== EXERCISE GOAL ==
Print every entry exactly as it appears, but skip the pictures.

═════ DATA LISTING ═════

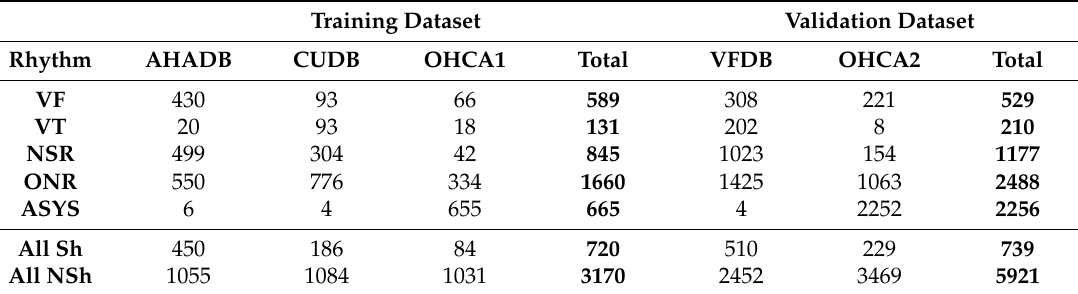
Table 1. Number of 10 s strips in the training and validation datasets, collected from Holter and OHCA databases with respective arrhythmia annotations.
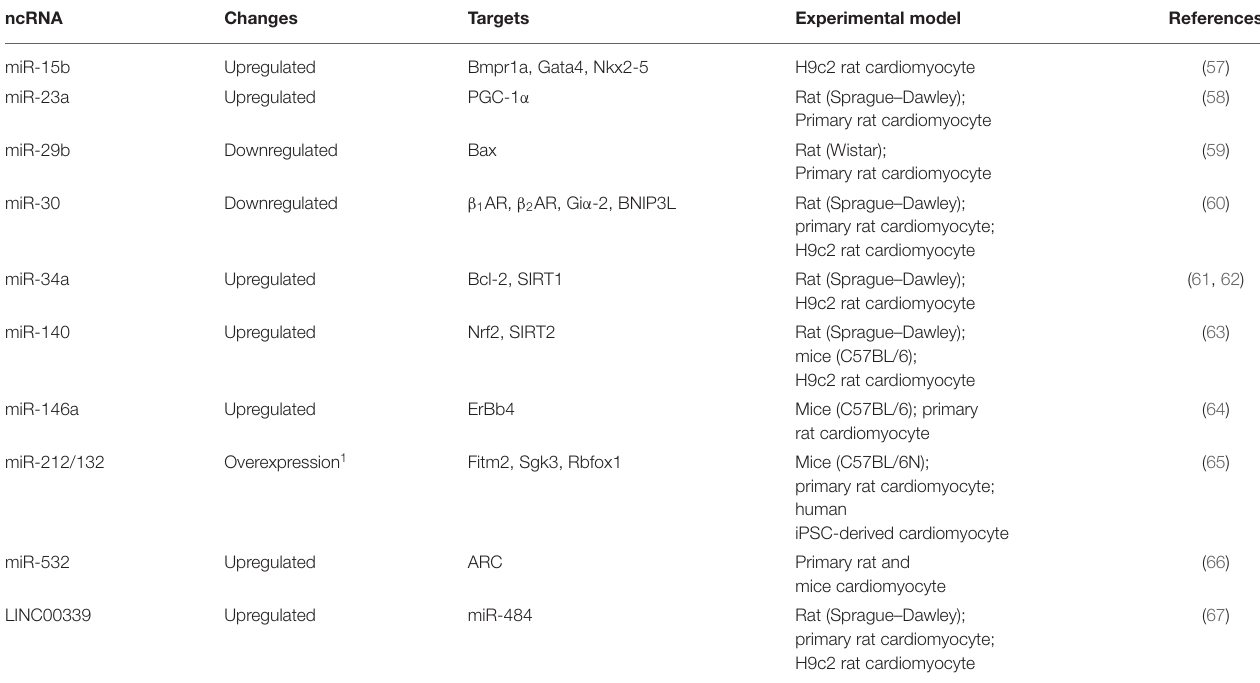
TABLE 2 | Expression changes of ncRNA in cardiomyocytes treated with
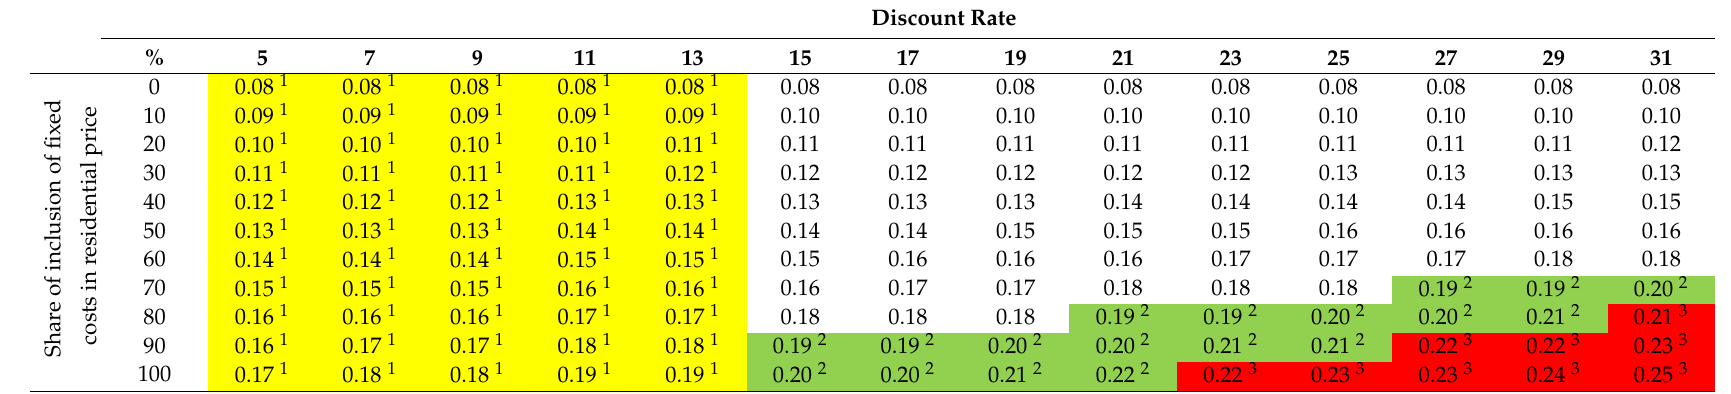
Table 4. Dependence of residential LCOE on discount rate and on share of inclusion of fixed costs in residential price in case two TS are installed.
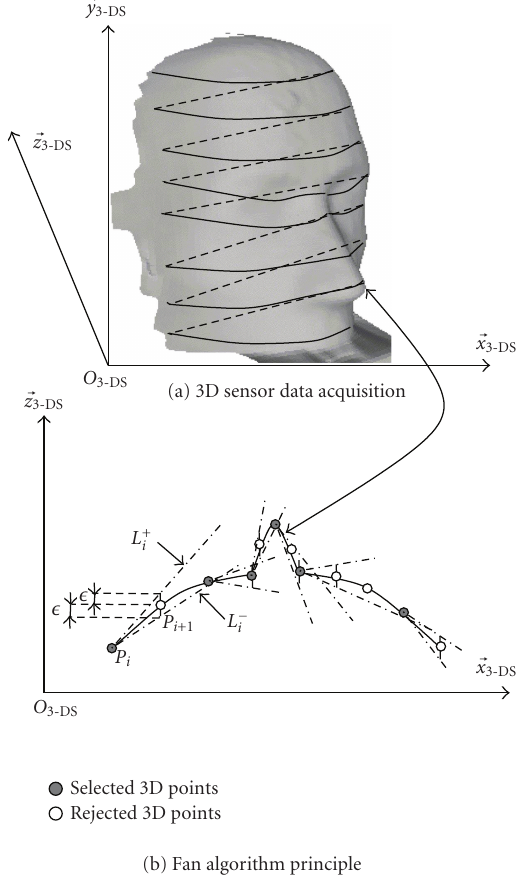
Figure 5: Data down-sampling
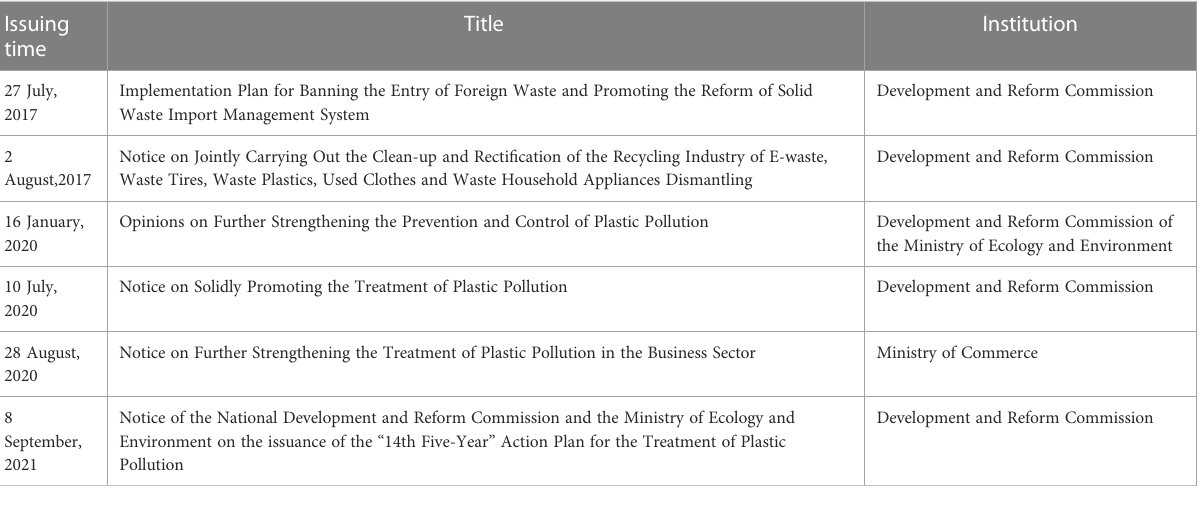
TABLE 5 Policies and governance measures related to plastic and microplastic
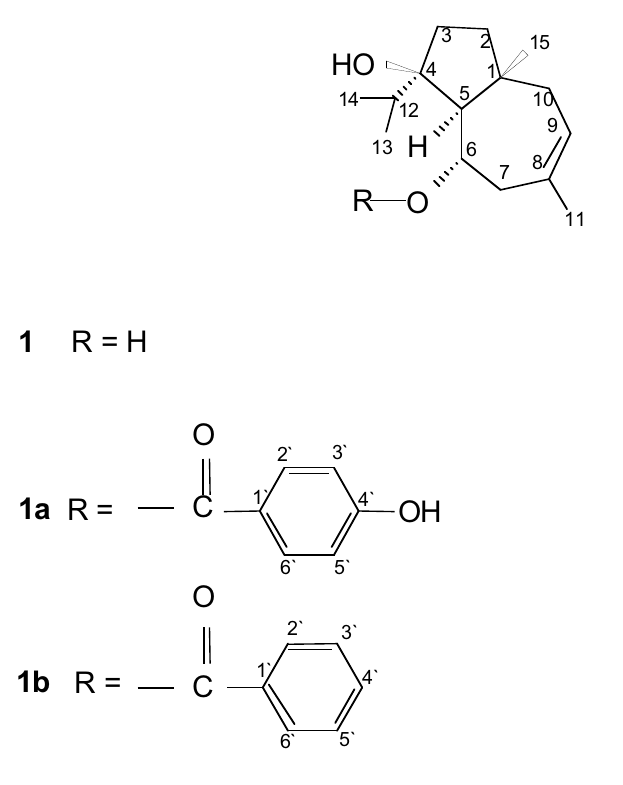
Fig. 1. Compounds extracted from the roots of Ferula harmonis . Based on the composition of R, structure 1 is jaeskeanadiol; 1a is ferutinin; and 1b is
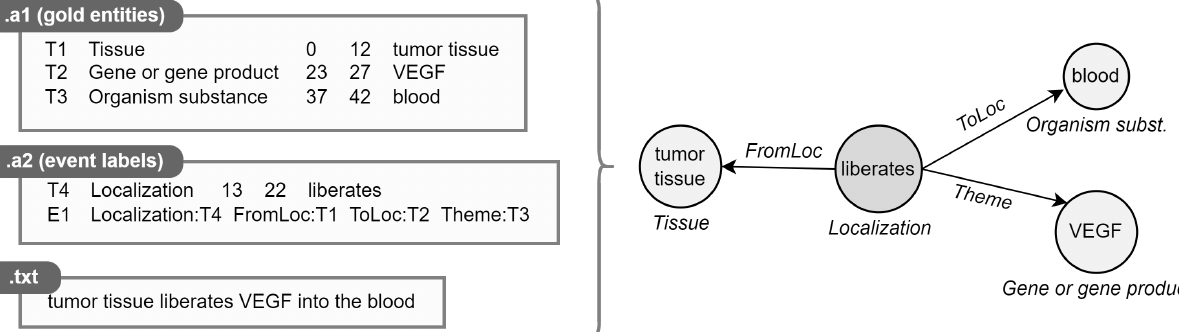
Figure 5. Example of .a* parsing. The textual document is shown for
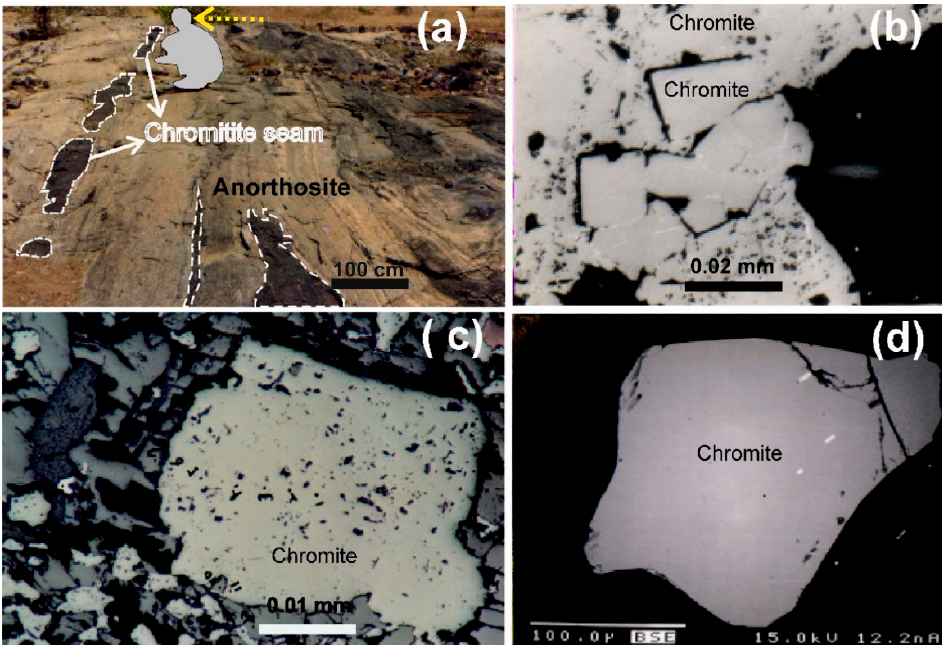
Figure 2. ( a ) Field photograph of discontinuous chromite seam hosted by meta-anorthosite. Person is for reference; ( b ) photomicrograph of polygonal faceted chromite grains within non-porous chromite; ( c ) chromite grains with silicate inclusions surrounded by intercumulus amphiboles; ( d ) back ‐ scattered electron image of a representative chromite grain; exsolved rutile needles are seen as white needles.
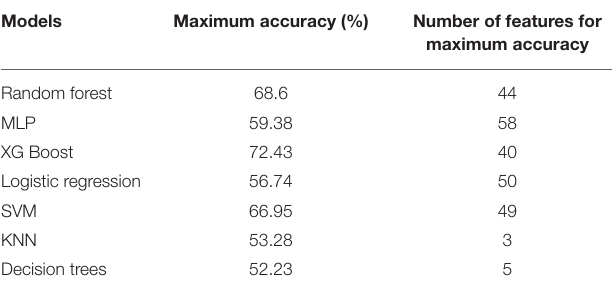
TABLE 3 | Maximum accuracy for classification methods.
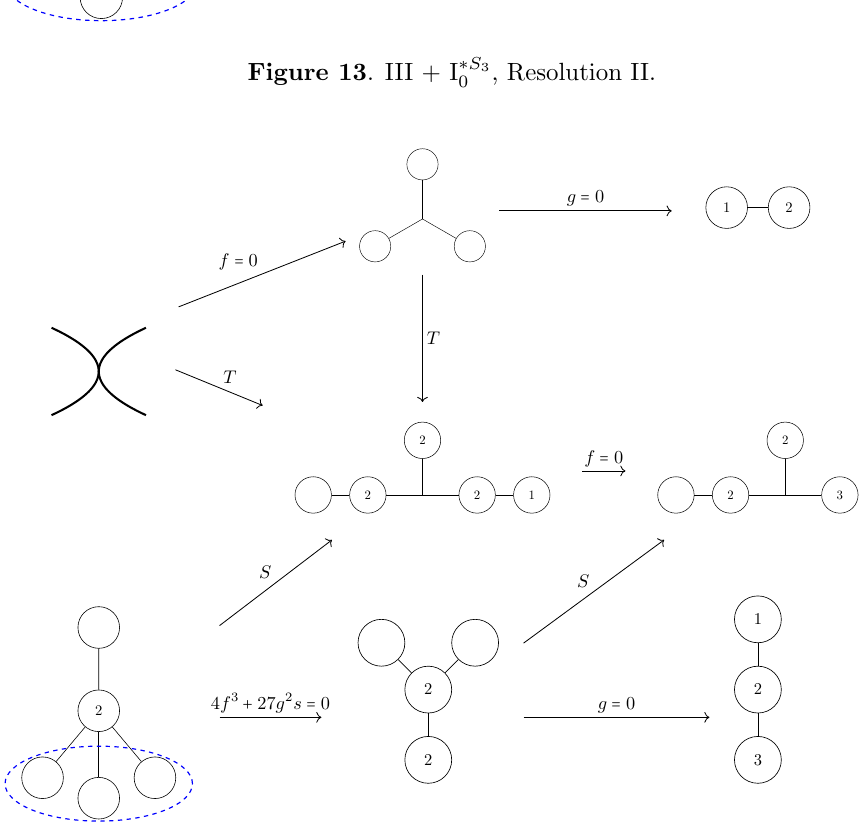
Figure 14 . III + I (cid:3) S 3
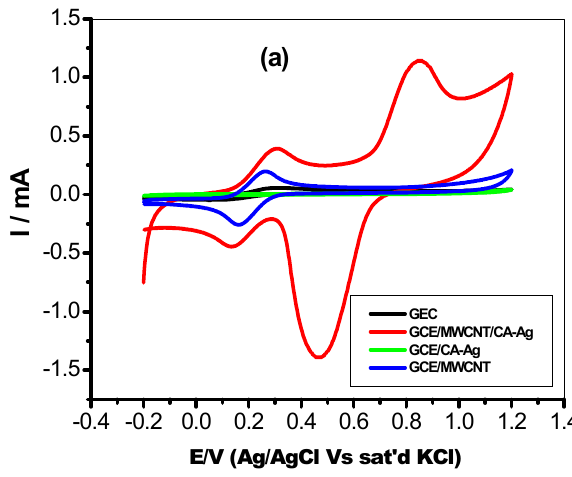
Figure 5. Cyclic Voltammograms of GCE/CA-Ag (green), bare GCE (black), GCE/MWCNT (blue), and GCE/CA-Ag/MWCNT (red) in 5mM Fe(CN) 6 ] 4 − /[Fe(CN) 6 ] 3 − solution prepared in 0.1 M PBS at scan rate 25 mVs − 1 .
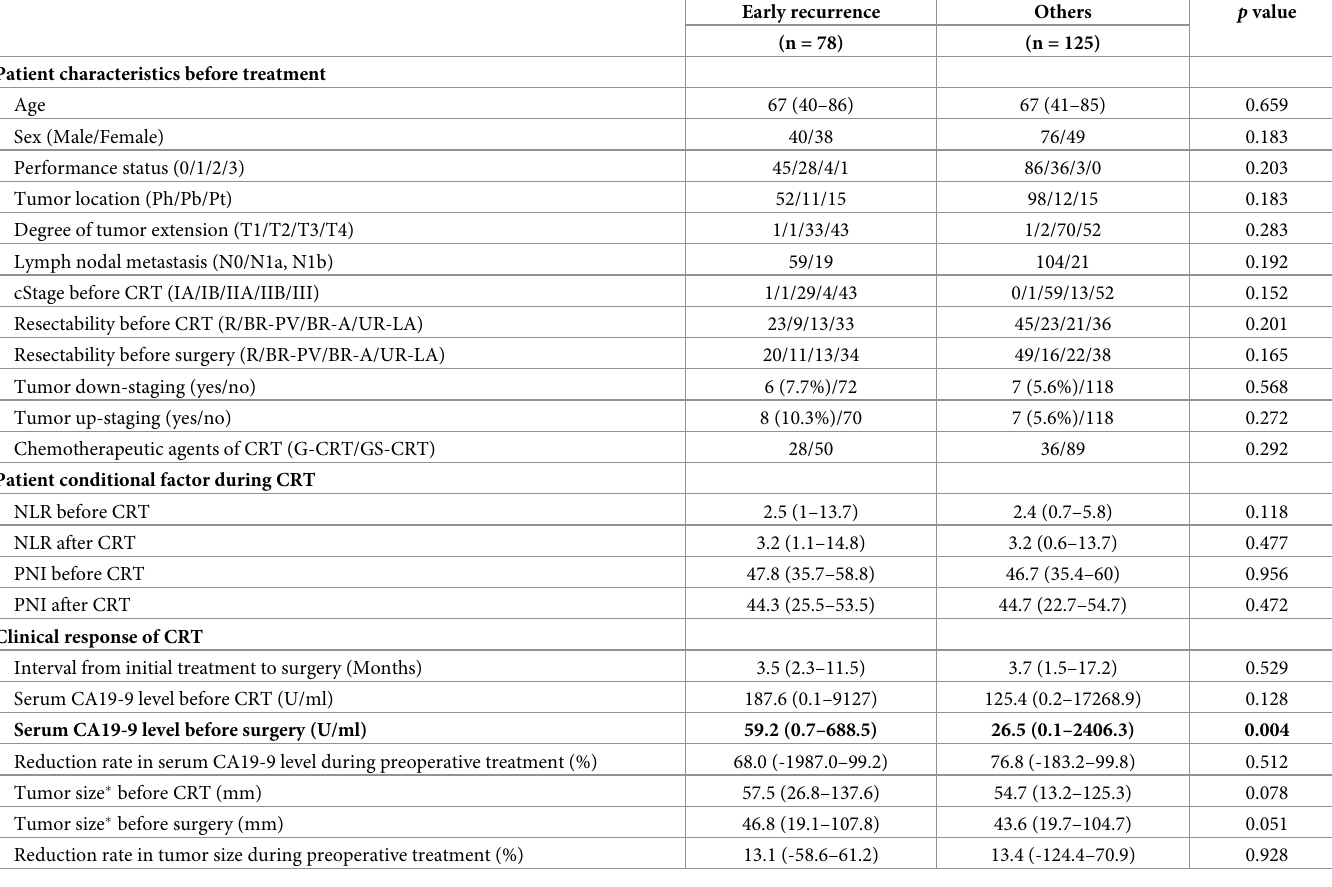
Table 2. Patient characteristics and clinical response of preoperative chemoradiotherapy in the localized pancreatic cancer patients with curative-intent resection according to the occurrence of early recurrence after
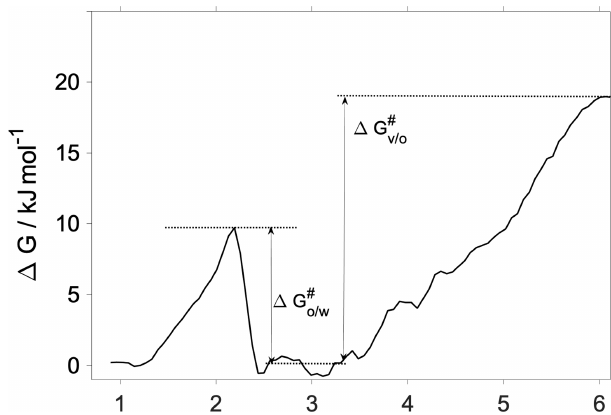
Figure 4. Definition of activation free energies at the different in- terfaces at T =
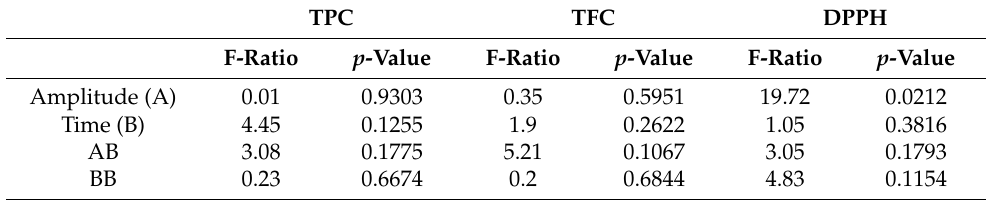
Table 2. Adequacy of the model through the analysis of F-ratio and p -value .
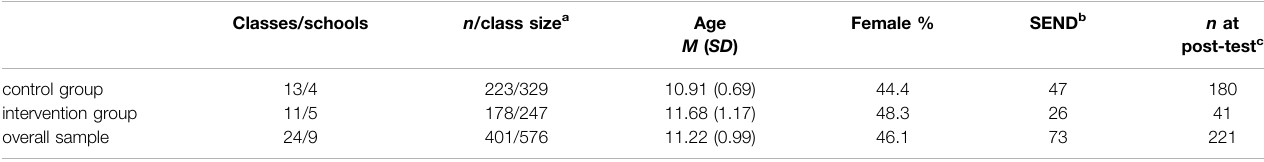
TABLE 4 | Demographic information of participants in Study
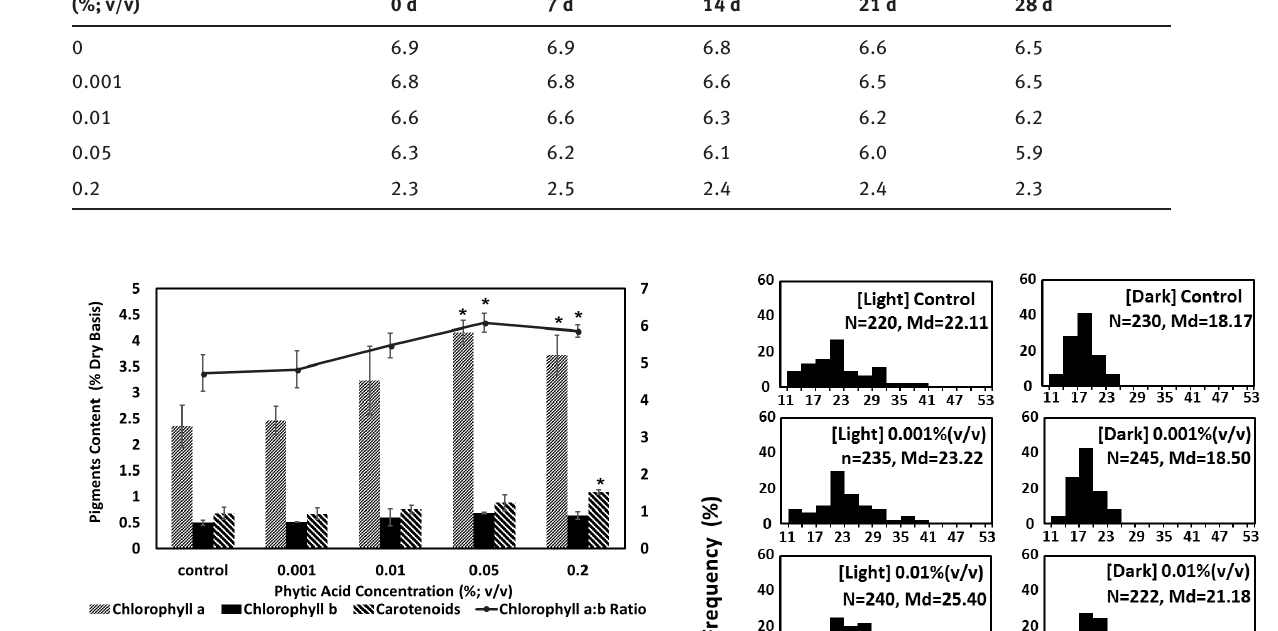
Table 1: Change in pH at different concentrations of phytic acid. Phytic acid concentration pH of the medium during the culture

═════

== REPLY ==
Table 1. Number of 10 s strips in the training and validation datasets, collected from Holter and OHCA databases with respective arrhythmia annotations.
TABLE 2 | Expression changes of ncRNA in cardiomyocytes treated with
Table 4. Dependence of residential LCOE on discount rate and on share of inclusion of fixed costs in residential price in case two TS are installed.
Figure 5: Data down-sampling
TABLE 5 Policies and governance measures related to plastic and microplastic
Fig. 1. Compounds extracted from the roots of Ferula harmonis . Based on the composition of R, structure 1 is jaeskeanadiol; 1a is ferutinin; and 1b is
Figure 5. Example of .a* parsing. The textual document is shown for
Figure 2. ( a ) Field photograph of discontinuous chromite seam hosted by meta-anorthosite. Person is for reference; ( b ) photomicrograph of polygonal faceted chromite grains within non-porous chromite; ( c ) chromite grains with silicate inclusions surrounded by intercumulus amphiboles; ( d ) back ‐ scattered electron image of a representative chromite grain; exsolved rutile needles are seen as white needles.
TABLE 3 | Maximum accuracy for classification methods.
Figure 14 . III + I (cid:3) S 3
Figure 5. Cyclic Voltammograms of GCE/CA-Ag (green), bare GCE (black), GCE/MWCNT (blue), and GCE/CA-Ag/MWCNT (red) in 5mM Fe(CN) 6 ] 4 − /[Fe(CN) 6 ] 3 − solution prepared in 0.1 M PBS at scan rate 25 mVs − 1 .
Table 2. Patient characteristics and clinical response of preoperative chemoradiotherapy in the localized pancreatic cancer patients with curative-intent resection according to the occurrence of early recurrence after
Figure 4. Definition of activation free energies at the different in- terfaces at T =
Table 2. Adequacy of the model through the analysis of F-ratio and p -value .
TABLE 4 | Demographic information of participants in Study
Table 1: Change in pH at different concentrations of phytic acid. Phytic acid concentration pH of the medium during the culture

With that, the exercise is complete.